Shek Kwu Chau is an island of Hong Kong, located south of Lantau Island and between Cheung Chau and the Soko Islands. Administratively, it is part of Islands District.

Shek Kwu Chau is a restricted area and a permit is required to visit the island.

==History==
An old name for the island was "Coffin Island". It was generally barren and uninhabited until 1962, when it was taken over by the Society for the Aid and Rehabilitation of Drug Abusers.

==Features==
Shek Kwu Chau Treatment and Rehabilitation Centre is located on Shek Kwu Chau.
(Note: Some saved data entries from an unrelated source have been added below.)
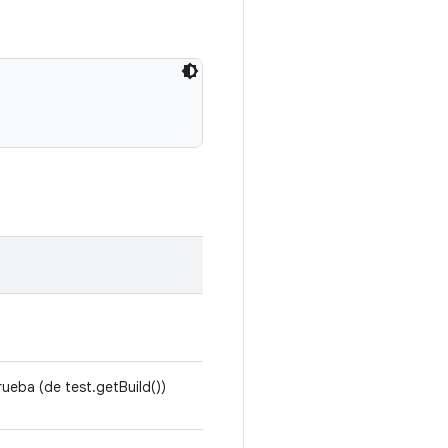
rueba (de test.getBuild())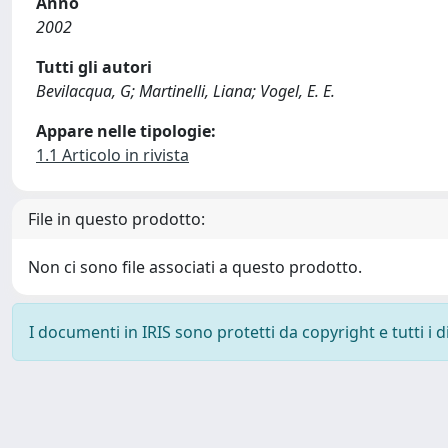
Anno
2002
Tutti gli autori
Bevilacqua, G; Martinelli, Liana; Vogel, E. E.
Appare nelle tipologie:
1.1 Articolo in rivista
File in questo prodotto:
Non ci sono file associati a questo prodotto.
I documenti in IRIS sono protetti da copyright e tutti i di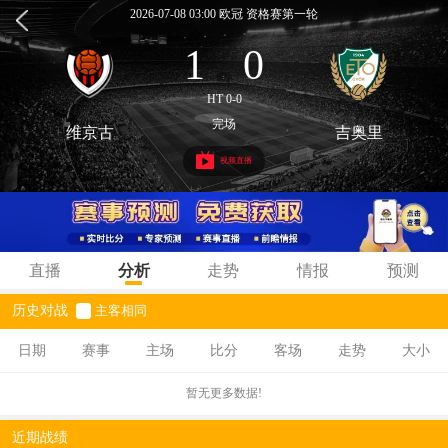
2026-07-08 03:00 欧冠 资格赛第一轮
1
0
:
HT 0-0
完场
维京古
吉奥里
视频直播
直播
分析
走势
情报
预测
历史对战
主客相同
日期
赛事
主场
比分
客场
走势
大小
暂无更多数据!
近期战绩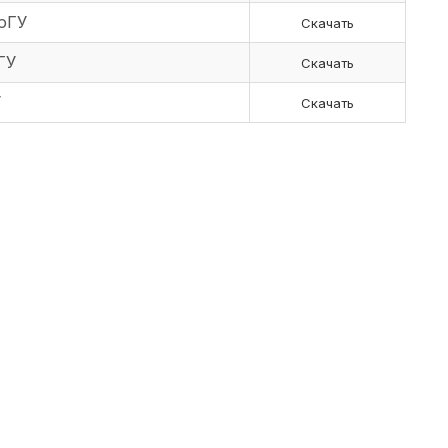
рГУ
Скачать
ГУ
Скачать
У
Скачать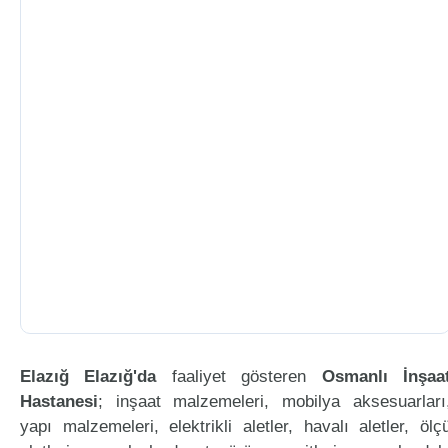
Elazığ Elazığ'da
faaliyet gösteren
Osmanlı İnşaa
Hastanesi
; inşaat malzemeleri, mobilya aksesuarları
yapı malzemeleri, elektrikli aletler, havalı aletler, ölç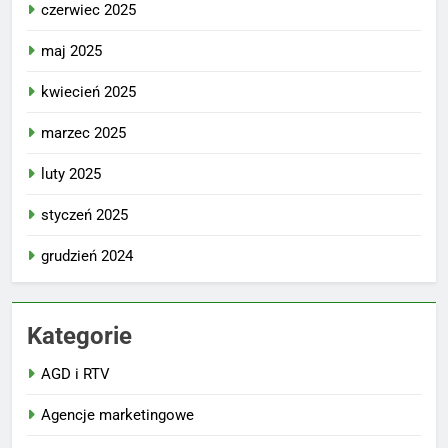
czerwiec 2025
maj 2025
kwiecień 2025
marzec 2025
luty 2025
styczeń 2025
grudzień 2024
Kategorie
AGD i RTV
Agencje marketingowe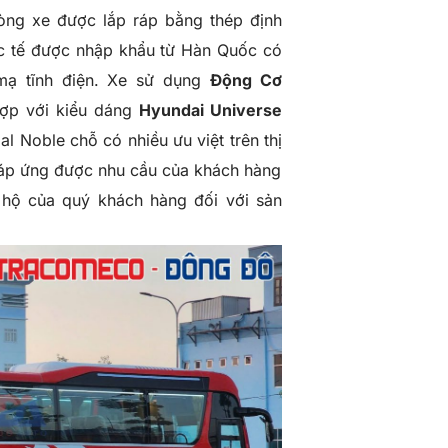
òng xe được lắp ráp bằng thép định
ốc tế được nhập khẩu từ Hàn Quốc có
ạ tĩnh điện. Xe sử dụng
Động Cơ
ợp với kiểu dáng
Hyundai Universe
al Noble
chỗ có nhiều ưu việt trên thị
 đáp ứng được nhu cầu của khách hàng
hộ của quý khách hàng đối với sản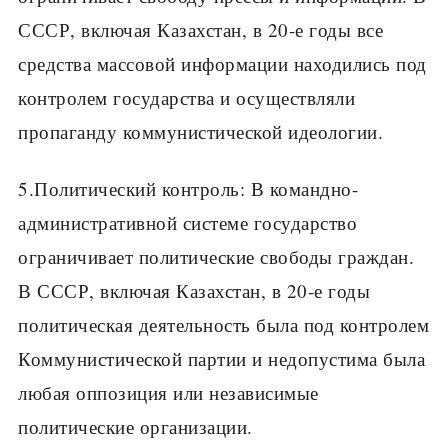
СССР, включая Казахстан, в 20-е годы все
средства массовой информации находились под
контролем государства и осуществляли
пропаганду коммунистической идеологии.
5.Политический контроль: В командно-
административной системе государство
ограничивает политические свободы граждан.
В СССР, включая Казахстан, в 20-е годы
политическая деятельность была под контролем
Коммунистической партии и недопустима была
любая оппозиция или независимые
политические организации.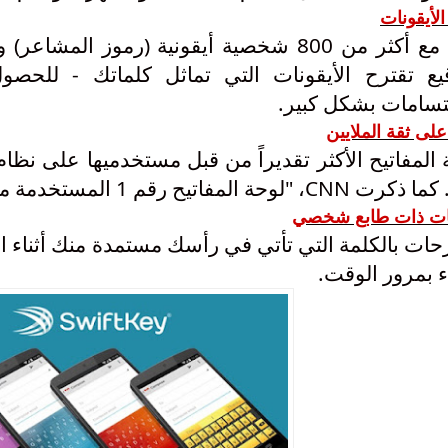
الأيقونات
تمتع مع أكثر من 800 شخصية أيقونية (رموز الم
قيع تقترح الأيقونات التي تماثل كلماتك - للحصول
تسامات بشكل
كبير.
على ثقة الملايين
. كما ذكرت
CNN
، "لوحة المفاتيح رقم
1
المستخدمة من قبل ا
ات ذات طابع شخصي
حات بالكلمة التي تأتي في
رأسك
مستمدة منك أثناء ا
ء بمرور الوقت.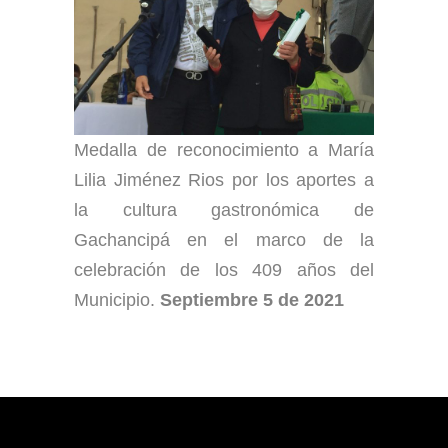
Medalla de reconocimiento a María
Lilia Jiménez Rios por los aportes a
la cultura gastronómica de
Gachancipá en el marco de la
celebración de los 409 años del
Municipio.
Septiembre 5 de 2021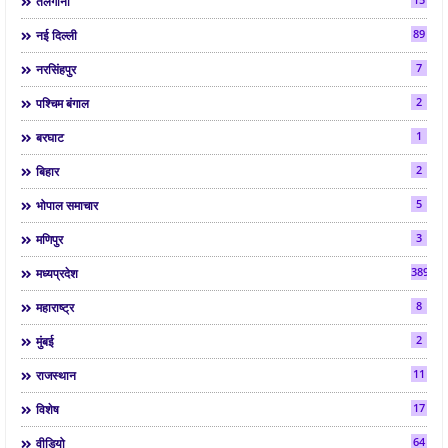
तेलंगाना
89
नई दिल्ली
7
नरसिंहपुर
2
पश्चिम बंगाल
1
बरघाट
2
बिहार
5
भोपाल समाचार
3
मणिपुर
3892
मध्यप्रदेश
8
महाराष्ट्र
2
मुंबई
11
राजस्थान
17
विशेष
64
वीडियो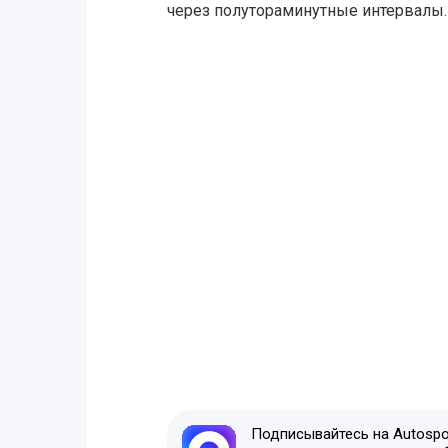
через полутораминутные интервалы.
Подписывайтесь на Autospor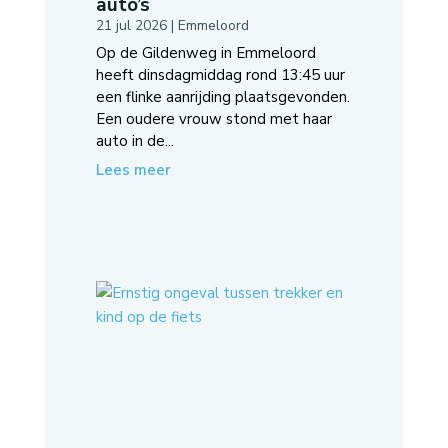
auto’s
21 jul 2026
|
Emmeloord
Op de Gildenweg in Emmeloord
heeft dinsdagmiddag rond 13:45 uur
een flinke aanrijding plaatsgevonden.
Een oudere vrouw stond met haar
auto in de...
Lees meer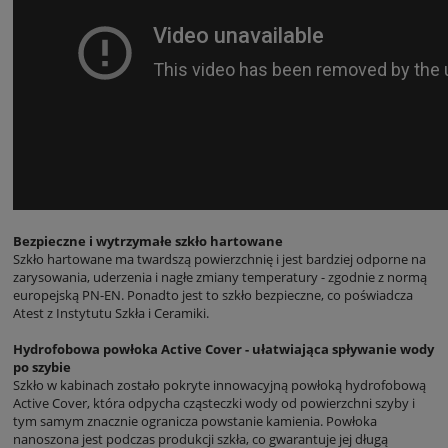
Bezpieczne i wytrzymałe szkło hartowane
Szkło hartowane ma twardszą powierzchnię i jest bardziej odporne na
zarysowania, uderzenia i nagłe zmiany temperatury - zgodnie z normą
europejską PN-EN. Ponadto jest to szkło bezpieczne, co poświadcza
Atest z Instytutu Szkła i Ceramiki.
Hydrofobowa powłoka Active Cover - ułatwiająca spływanie wody
po szybie
Szkło w kabinach zostało pokryte innowacyjną powłoką hydrofobową
Active Cover, która odpycha cząsteczki wody od powierzchni szyby i
tym samym znacznie ogranicza powstanie kamienia. Powłoka
nanoszona jest podczas produkcji szkła, co gwarantuje jej długą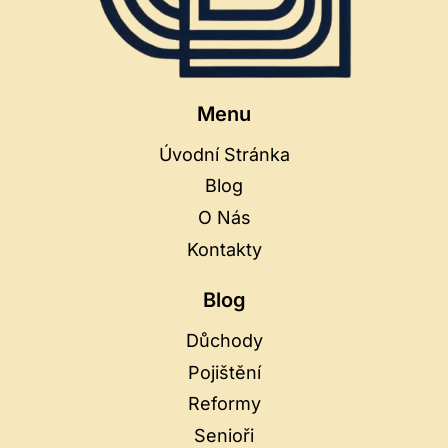
Menu
Úvodní Stránka
Blog
O Nás
Kontakty
Blog
Důchody
Pojištění
Reformy
Senioři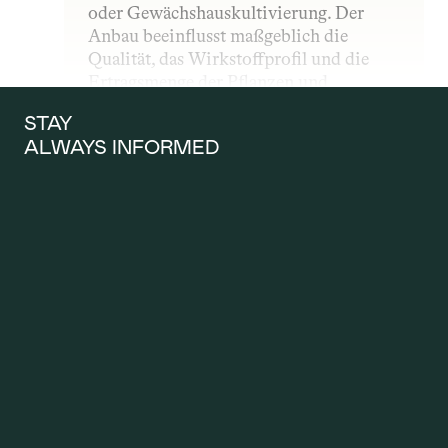
oder Gewächshauskultivierung. Der 
Anbau beeinflusst maßgeblich die 
Qualität, das Wirkstoffprofil und die 
Ertragsmenge der Pflanzen und 
unterliegt – insbesondere im 
STAY 
medizinischen Bereich – strengen 
ALWAYS INFORMED
gesetzlichen und qualitativen Vorgaben.
ANTRAG AUF 
KOSTENÜBERNAH
ME
Ein Antrag auf Kostenübernahme wird 
gestellt, wenn Patientinnen und 
Patienten möchten, dass die 
Krankenkasse die Kosten für eine 
Therapie mit medizinischem Cannabis 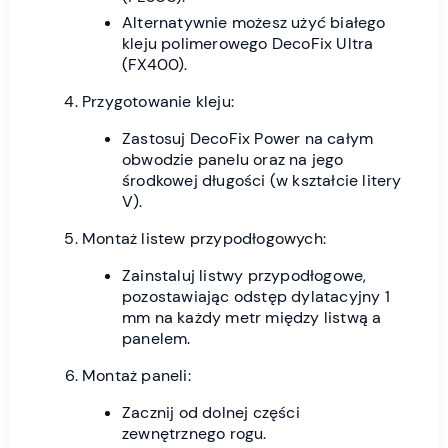
Alternatywnie możesz użyć białego
kleju polimerowego DecoFix Ultra
(FX400).
Przygotowanie kleju:
Zastosuj DecoFix Power na całym
obwodzie panelu oraz na jego
środkowej długości (w kształcie litery
V).
Montaż listew przypodłogowych:
Zainstaluj listwy przypodłogowe,
pozostawiając odstęp dylatacyjny 1
mm na każdy metr między listwą a
panelem.
Montaż paneli:
Zacznij od dolnej części
zewnętrznego rogu.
It is managed by the Society for the Aid and Rehabilitation of Drug Abusers (SARDA).

==Incinerator==
The Hong Kong government is building an Integrated Waste Management Facilities on a newly created artificial island south of Shek Kwu Chau and west of Cheung Chau, scheduled to be completed in 2018. The government says the incinerator will be able to treat about 3,000 tonnes of waste a day. Secretary for the Environment Edward Yau said the site was chosen over Tsang Tsui in Tuen Mun partly because of the shorter transportation time and the lower impact on the neighbourhood.

On 26 July 2013, the High Court rejected a legal bid to stop construction of the incinerator, brought by Cheung Chau resident Leung Hon-wai.

==Transport==
Shek Kwu Chau is a 20-minute ferry ride from Cheung Chau.